Human Computer Interaction

Scanpath Comparison

Our eye movements are driven by a continuous trade-off between the need for detailed examination of objects of interest and the necessity to keep an overview of our surrounding.

In consequence, behavioral patterns that are characteristic for our actions and their planning are typically manifested in the way we move our eyes to interact with our environment. Identifying such patterns from individual eye movement measurements is however highly challenging.

Reinforcement learning for the manipulation of eye tracking data

In this paper, we present an approach based on reinforcement learning for eye tracking data manipulation. It is based on two opposing agents, where one tries to classify the data correctly and the second agent looks for patterns in the data, which get manipulated to hide specific information. We show that our approach is successfully applicable to preserve the privacy of a subject. In addition, our approach allows to evaluate the importance of temporal, as well as spatial, information of eye tracking data for specific classification goals. In general, this approach can also be used for stimuli manipulation, making it interesting for gaze guidance. For this purpose, this work provides the theoretical basis, which is why we have also integrated a section on how to apply this method for gaze guidance.

Encodji: Encoding Gaze Data Into Emoji Space

To this day, a variety of information has been obtained from human eye movements, which holds an immense potential to understand and classify cognitive processes and states – e.g., through scanpath classification. In this work, we explore the task of scanpath classification through a combination of unsupervised feature learning and convolutional neural networks. As an amusement factor, we use an Emoji space representation as feature space. This representation is achieved by training generative adversarial networks (GANs) for unpaired scanpath-to-Emoji translation with a cyclic loss. The resulting Emojis are then used to train a convolutional neural network for stimulus prediction, showing an accuracy improvement of more than five percentual points compared to the same network trained using solely the scanpath data. As a side effect, we also obtain novel unique Emojis representing each unique scanpath. Our goal is to demonstrate the applicability and potential of unsupervised feature learning to scanpath classification in a humorous and entertaining way.

Scanpath comparison with Ferns

Scanpath classification can offer insight into the visual strategies of groups such as experts and novices. We propose to use random ferns in combination with saccade angle successions to compare scanpaths. One advantage of our method is that it does not require areas of interest to be computed or annotated. The conditional distribution in random ferns additionally allows for learning angle successions, which do not have to be entirely present in a scanpath. We evaluated our approach on two publicly available datasets and improved the classification accuracy by ≈ 10 and ≈ 20 percent.

SubsMatch 2.0

SubsMatch 2.0 tackles the challenge of quantifying the influence of experimental factors on eye movement sequences. It can extract sequence-sensitive features from eye movements and classify eye movement sequences based on the frequencies of small subsequences.

Our results show that the proposed method is able to classify eye movement sequences over a variety of experimental designs.

Download the installer script (unix only!)

Note: As external programs are utilized, we cannot ship a ready-to-use program, but you have to run the bootstrap-script yourself. It will download and install all the necessary programs as well as the data. See the README for details.

SubsMatch

SubsMatch is a scanpath comparison tool designed specifically for dynamic scenarios. It is based on a string alignment metric. Fixations are translated to a letter representation based on their location and assigned to equi probabilistic bins.
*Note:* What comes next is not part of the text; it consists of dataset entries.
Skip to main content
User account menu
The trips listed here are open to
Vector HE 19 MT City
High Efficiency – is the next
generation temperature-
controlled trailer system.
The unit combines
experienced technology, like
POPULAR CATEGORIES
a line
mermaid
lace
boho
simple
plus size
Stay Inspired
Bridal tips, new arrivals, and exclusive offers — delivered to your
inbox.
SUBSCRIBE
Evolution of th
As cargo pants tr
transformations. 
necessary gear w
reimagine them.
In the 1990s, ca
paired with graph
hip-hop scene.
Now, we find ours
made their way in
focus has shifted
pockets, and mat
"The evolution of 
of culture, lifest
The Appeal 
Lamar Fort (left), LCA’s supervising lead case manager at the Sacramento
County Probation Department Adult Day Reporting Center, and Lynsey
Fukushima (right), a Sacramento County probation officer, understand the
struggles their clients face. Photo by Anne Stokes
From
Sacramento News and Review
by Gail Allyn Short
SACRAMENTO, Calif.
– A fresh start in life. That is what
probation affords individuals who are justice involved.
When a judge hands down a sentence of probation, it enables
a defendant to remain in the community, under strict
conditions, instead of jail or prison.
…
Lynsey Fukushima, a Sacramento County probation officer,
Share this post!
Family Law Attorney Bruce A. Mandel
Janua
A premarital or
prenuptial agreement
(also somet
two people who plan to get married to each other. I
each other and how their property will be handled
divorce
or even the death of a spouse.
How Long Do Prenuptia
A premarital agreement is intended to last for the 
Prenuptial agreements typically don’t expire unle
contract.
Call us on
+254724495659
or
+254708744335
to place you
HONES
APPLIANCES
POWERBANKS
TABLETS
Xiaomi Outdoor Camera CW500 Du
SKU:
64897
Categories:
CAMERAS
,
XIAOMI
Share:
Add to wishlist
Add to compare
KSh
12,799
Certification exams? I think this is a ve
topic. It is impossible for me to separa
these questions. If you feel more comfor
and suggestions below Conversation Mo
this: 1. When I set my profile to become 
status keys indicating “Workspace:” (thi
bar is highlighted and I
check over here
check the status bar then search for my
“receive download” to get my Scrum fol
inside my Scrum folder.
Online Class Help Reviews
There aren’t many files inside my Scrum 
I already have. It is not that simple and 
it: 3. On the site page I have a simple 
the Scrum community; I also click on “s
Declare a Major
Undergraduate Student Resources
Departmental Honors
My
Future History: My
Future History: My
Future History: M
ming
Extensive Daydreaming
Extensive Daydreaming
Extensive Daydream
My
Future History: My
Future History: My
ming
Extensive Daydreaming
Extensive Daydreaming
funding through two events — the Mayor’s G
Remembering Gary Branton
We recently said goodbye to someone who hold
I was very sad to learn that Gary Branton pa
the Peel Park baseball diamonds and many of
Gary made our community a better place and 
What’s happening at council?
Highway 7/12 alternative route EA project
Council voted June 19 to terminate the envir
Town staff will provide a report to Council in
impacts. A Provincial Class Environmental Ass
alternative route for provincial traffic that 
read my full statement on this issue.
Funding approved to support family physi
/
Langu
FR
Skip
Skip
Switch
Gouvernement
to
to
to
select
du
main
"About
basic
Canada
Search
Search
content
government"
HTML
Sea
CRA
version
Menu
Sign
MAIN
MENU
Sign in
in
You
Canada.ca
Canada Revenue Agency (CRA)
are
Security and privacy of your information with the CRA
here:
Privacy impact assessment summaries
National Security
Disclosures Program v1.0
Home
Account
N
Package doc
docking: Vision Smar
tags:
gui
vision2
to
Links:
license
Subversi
Distance calculation is performed on the frequencies of subsequences.

The Matlab implementation together with an evaluation dataset of patients with visual field defects driving in a driving simulator is available here: [Download]

Microneurosurgery

SubsMatch was applied to gaze movements of microneurosurgeons during a Tumor removal surgery in order to determine surgeon Expertise based on gaze behavior.

The distance matrix of pairwise scanpath comparisons shows expertise clusters, where scanpath distances between expert surgeons are quite small and distances between an expert and a novice are rather large. This suggests a separability of the groups.

Scanning Patterns with the highest occurrence frequency difference between the groups reveal that expert surgeons exhibit highly repetitive scanning only at the very beginning of Stimulus presentation while novices continue the pattern.